Oh - about oil prices ... take a look at this graph from the EIA (U.S. Energy Information Administration)
See what happened last year? Production (supply), the blue line, kept going up while consumption (demand) dropped. Classic oversupply causing a price drop. So does this mean "Yeah! we aren't really near peak oil at all" ? Nope. Sorry. This also isn't because of the tight-oil (shale-oil from the Bakken) making the US "energy independent" either.
These exceptionally low oil prices are actually bad for US oil production. See, it costs more per barrel to extract oil from the Bakken then from someplace like Saudi Arabia. If you look at the graph below the breakeven point for oil from the Hess Bakken is around $60 a barrel, so if the price of oil drops below $60, you would be losing money for each barrel of oil you pull out of the ground and sell. At the $50/barrel line on the graph you can see that most of the US plays are on the wrong side of the break even point - i.e. bad news for US production.

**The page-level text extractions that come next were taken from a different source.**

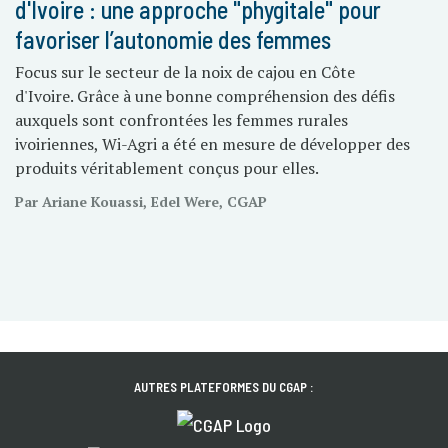
d'Ivoire : une approche "phygitale" pour
favoriser l’autonomie des femmes
Focus sur le secteur de la noix de cajou en Côte
d'Ivoire. Grâce à une bonne compréhension des défis
auxquels sont confrontées les femmes rurales
ivoiriennes, Wi-Agri a été en mesure de développer des
produits véritablement conçus pour elles.
Par Ariane Kouassi, Edel Were, CGAP
AUTRES PLATEFORMES DU CGAP :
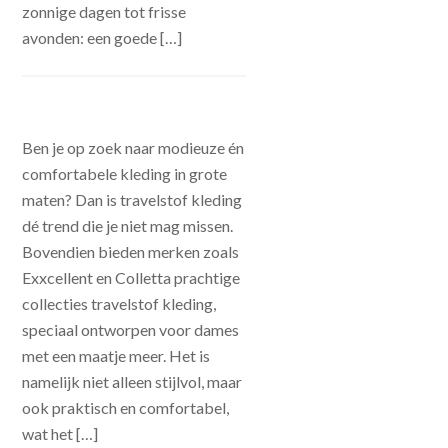
zonnige dagen tot frisse
avonden: een goede […]
Ben je op zoek naar modieuze én
comfortabele kleding in grote
maten? Dan is travelstof kleding
dé trend die je niet mag missen.
Bovendien bieden merken zoals
Exxcellent en Colletta prachtige
collecties travelstof kleding,
speciaal ontworpen voor dames
met een maatje meer. Het is
namelijk niet alleen stijlvol, maar
ook praktisch en comfortabel,
wat het […]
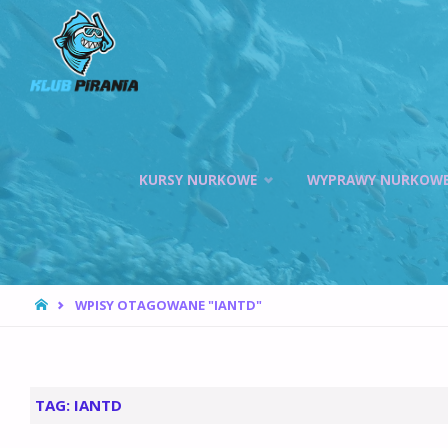
KLUB PIRANIA
WROCŁAW |
KURSY
NURKOWANIA,
HOKEJ
Przejdź
PODWODNY
KURSY NURKOWE
WYPRAWY NURKOW
do
treści
STRONA
WPISY OTAGOWANE "IANTD"
GŁÓWNA
TAG:
IANTD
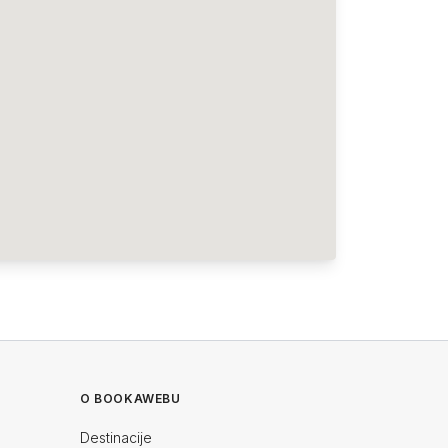
O BOOKAWEBU
Destinacije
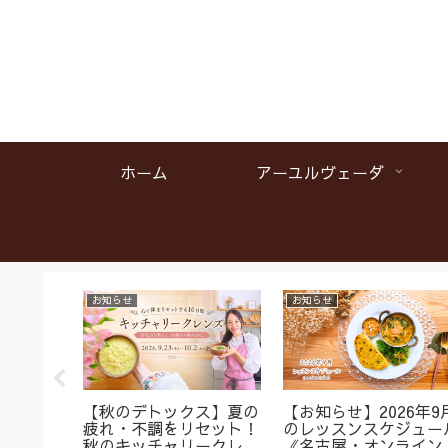
ホーム
アーユルヴェーダ
お知らせ
お知らせ
名】首肩
【秋のデトックス】夏の
【お知らせ】2026年9
くみに
疲れ・不調をリセット！
のレッスンスケジュー
ガ＆バス
秋のキッチャリークレン
《名古屋・オンライン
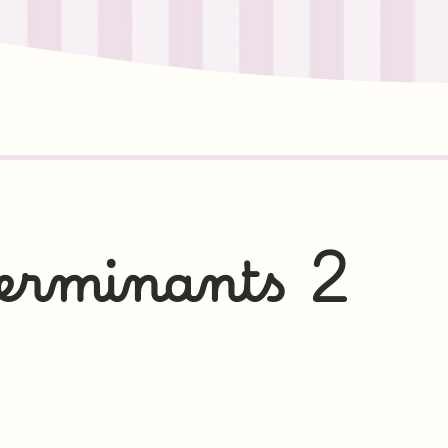
́terminants 2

Just FYI - the break even point for oil from Saudi Arabia is closer to $25/barrel. This means that some oil suppliers can survive low prices much better than others. There are oil-rich nations / oil companies that are hurting right now because their oil-fields are on the wrong side of the breakeven point at the current price of oil. However, many of them are going to keep pumping, at least for a while, for a variety of reasons - ex. making a little money off the oil and working at a net loss waiting for prices to rebound is better/less expensive in the long-run than shutting everything down and having to rebuild later. Prices are going to rebound at some point, the question is when.
We have almost certainly passed peak on conventional oil resources. The world is increasingly dependent on non-traditional oil sources. There is a lot of oil in non-traditional sources, but it takes more energy to get it out of the ground, refine it and move it to market so the energy return on investment (EROI) is much lower than for conventional oil - thus there might be more of it, but we have to use much more of it to get the same amount of energy out. This means that we are still looking at an oil peak, it is just a somewhat different when you include the non-traditional sources.
And this discussion of cost doesn't even consider the external costs associated with non-conventional oil sources - like environmental damage we do trying to get it out of the ground (see for example Athabasca tar sands and the Keystone Pipeline - part 2) and the extra CO2 that gets put into the atmosphere from acquiring it and using it.
Complicated stuff. Now I need better books to help explain it.